Exercise instructions → Without the pictures, output the records below exactly as they are.

┌──

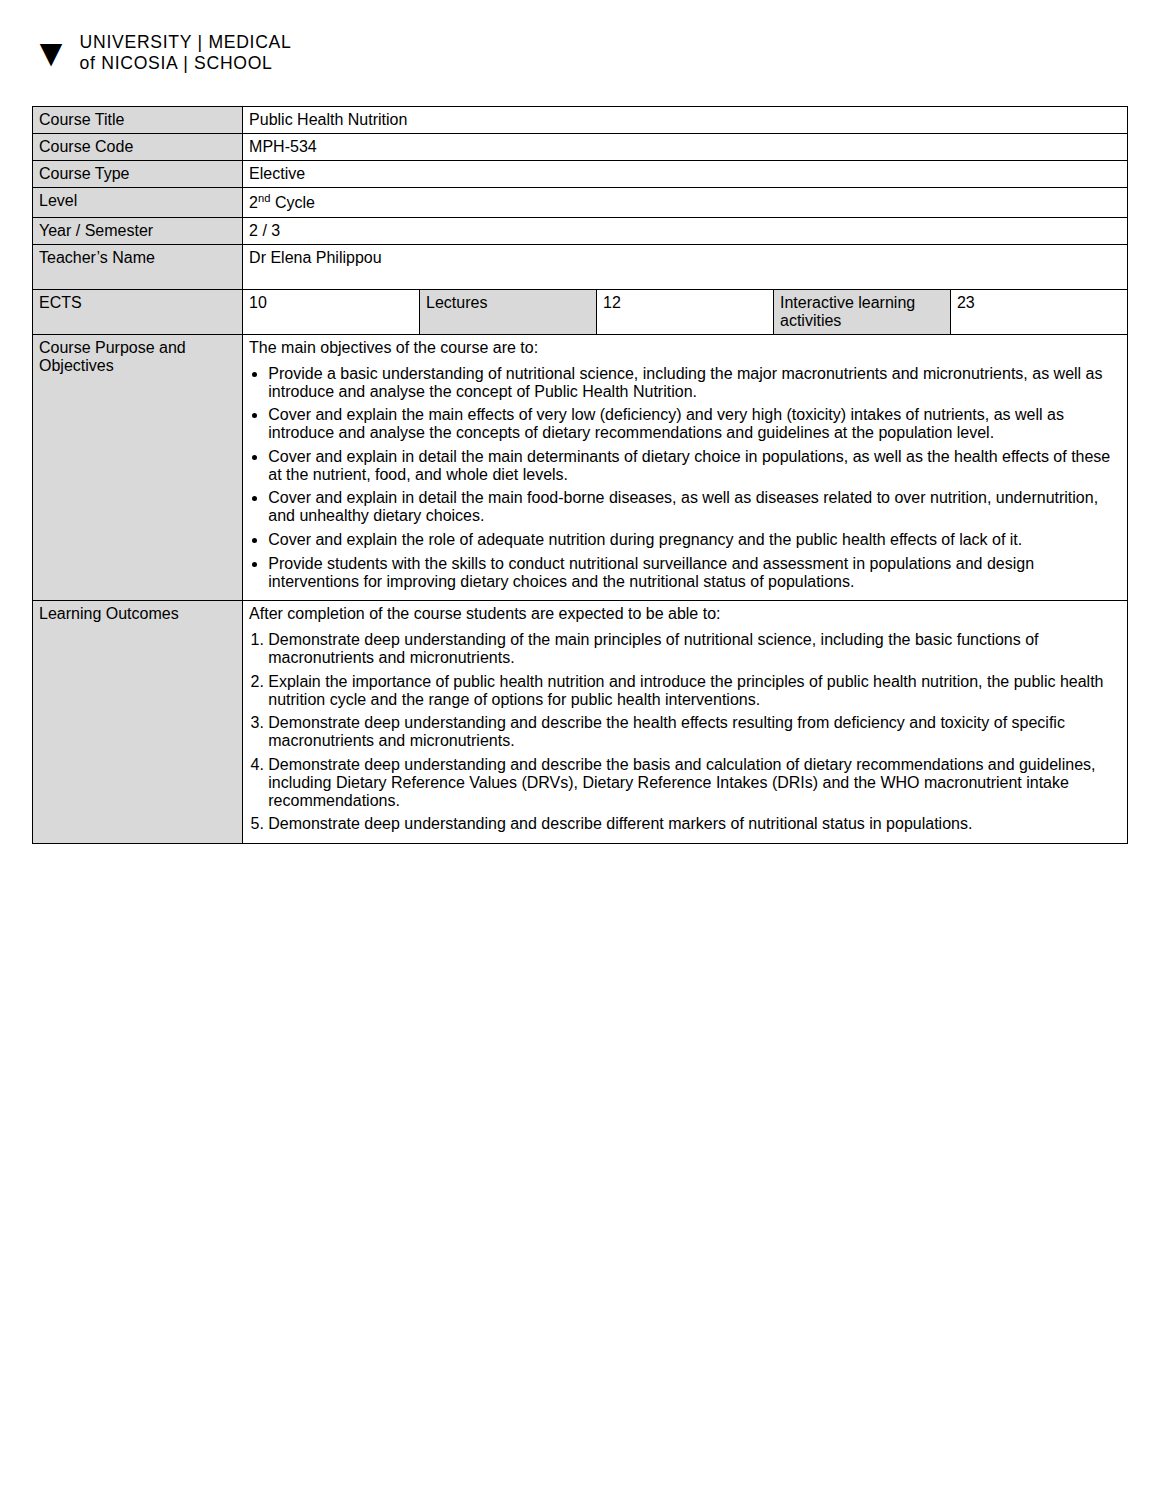▼ UNIVERSITY | MEDICAL
of NICOSIA | SCHOOL
| Course Title | Public Health Nutrition |
| Course Code | MPH-534 |
| Course Type | Elective |
| Level | 2 nd Cycle |
| Year / Semester | 2 / 3 |
| Teacher’s Name | Dr Elena Philippou |
| ECTS | 10 | Lectures | 12 | Interactive learning activities | 23 |
| Course Purpose and Objectives | The main objectives of the course are to: Provide a basic understanding of nutritional science, including the major macronutrients and micronutrients, as well as introduce and analyse the concept of Public Health Nutrition. Cover and explain the main effects of very low (deficiency) and very high (toxicity) intakes of nutrients, as well as introduce and analyse the concepts of dietary recommendations and guidelines at the population level. Cover and explain in detail the main determinants of dietary choice in populations, as well as the health effects of these at the nutrient, food, and whole diet levels. Cover and explain in detail the main food-borne diseases, as well as diseases related to over nutrition, undernutrition, and unhealthy dietary choices. Cover and explain the role of adequate nutrition during pregnancy and the public health effects of lack of it. Provide students with the skills to conduct nutritional surveillance and assessment in populations and design interventions for improving dietary choices and the nutritional status of populations. |
| Learning Outcomes | After completion of the course students are expected to be able to: Demonstrate deep understanding of the main principles of nutritional science, including the basic functions of macronutrients and micronutrients. Explain the importance of public health nutrition and introduce the principles of public health nutrition, the public health nutrition cycle and the range of options for public health interventions. Demonstrate deep understanding and describe the health effects resulting from deficiency and toxicity of specific macronutrients and micronutrients. Demonstrate deep understanding and describe the basis and calculation of dietary recommendations and guidelines, including Dietary Reference Values (DRVs), Dietary Reference Intakes (DRIs) and the WHO macronutrient intake recommendations. Demonstrate deep understanding and describe different markers of nutritional status in populations. |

└──

Expected answer →
▼ UNIVERSITY | MEDICAL
of NICOSIA | SCHOOL
| Course Title | Public Health Nutrition |
| Course Code | MPH-534 |
| Course Type | Elective |
| Level | 2 nd Cycle |
| Year / Semester | 2 / 3 |
| Teacher’s Name | Dr Elena Philippou |
| ECTS | 10 | Lectures | 12 | Interactive learning activities | 23 |
| Course Purpose and Objectives | The main objectives of the course are to: Provide a basic understanding of nutritional science, including the major macronutrients and micronutrients, as well as introduce and analyse the concept of Public Health Nutrition. Cover and explain the main effects of very low (deficiency) and very high (toxicity) intakes of nutrients, as well as introduce and analyse the concepts of dietary recommendations and guidelines at the population level. Cover and explain in detail the main determinants of dietary choice in populations, as well as the health effects of these at the nutrient, food, and whole diet levels. Cover and explain in detail the main food-borne diseases, as well as diseases related to over nutrition, undernutrition, and unhealthy dietary choices. Cover and explain the role of adequate nutrition during pregnancy and the public health effects of lack of it. Provide students with the skills to conduct nutritional surveillance and assessment in populations and design interventions for improving dietary choices and the nutritional status of populations. |
| Learning Outcomes | After completion of the course students are expected to be able to: Demonstrate deep understanding of the main principles of nutritional science, including the basic functions of macronutrients and micronutrients. Explain the importance of public health nutrition and introduce the principles of public health nutrition, the public health nutrition cycle and the range of options for public health interventions. Demonstrate deep understanding and describe the health effects resulting from deficiency and toxicity of specific macronutrients and micronutrients. Demonstrate deep understanding and describe the basis and calculation of dietary recommendations and guidelines, including Dietary Reference Values (DRVs), Dietary Reference Intakes (DRIs) and the WHO macronutrient intake recommendations. Demonstrate deep understanding and describe different markers of nutritional status in populations. |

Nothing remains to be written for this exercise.